With her new knowledge of him came also her direct antagonism with that other woman. She knew that what Philip had said was true, that her curiosity had increased for them both the live actuality of that figure. Katherine had always been afraid of cynical people, who must, always, she felt, despise her for the simplicity of her beliefs, the confidence of her trust. She remembered a woman who had, at one time, been a close friend of Aunt Aggie’s, a sharp, masculine woman with pincenez, who, when Katherine had said anything, had looked at her sharply through her glasses, laughed as though she were ringing a coin to see whether it were good metal, and said: ‘Do you think so?’

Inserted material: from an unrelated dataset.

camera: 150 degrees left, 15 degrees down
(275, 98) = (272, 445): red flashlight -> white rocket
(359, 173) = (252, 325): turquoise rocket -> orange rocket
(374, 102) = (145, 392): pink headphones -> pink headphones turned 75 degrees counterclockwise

Katherine had hated her and been always helpless before her, clumsy, awkward and tongue-tied. Now it was a woman of that kind whom she was called out to challenge. Her thought in church yesterday was with her now more strongly than ever. “How she would despise me if she knew me!...” and then, “what a power she must have if she can come back like this into Philip’s life.”
And yet not such a power! Always before him was that world where he was not: his fancy, running before him, cried to him: “Yes. There! There! was happiness,” or “In such a fashion happiness will come to you”—as though the only end of life was happiness, the security of the ideal moment. Yes, Katherine knew why Anna had laughed at Philip.
Her thoughts turned back again then to his mad idea of their escape to London, and, suddenly, as though some woman were with her whom she had never seen before, some voice within her cried: “Ah! I wish he’d make me go! simply take me prisoner, force me by brutal strength, leave me no will nor power.” Her imagination, excited, almost breathless, began to play round this. She saw his return, heard him ask her whether she would go with him, heard her answer that she would not, heard him say: “But you are in my power now. I have arranged everything. Whether you like it or not we go....”
She would protest, but in her surrender, triumphant at heart, she would see her utter defeat of that other woman, whose baffled ghost might whistle across the dark moor back to its own country to find other humours for its decision.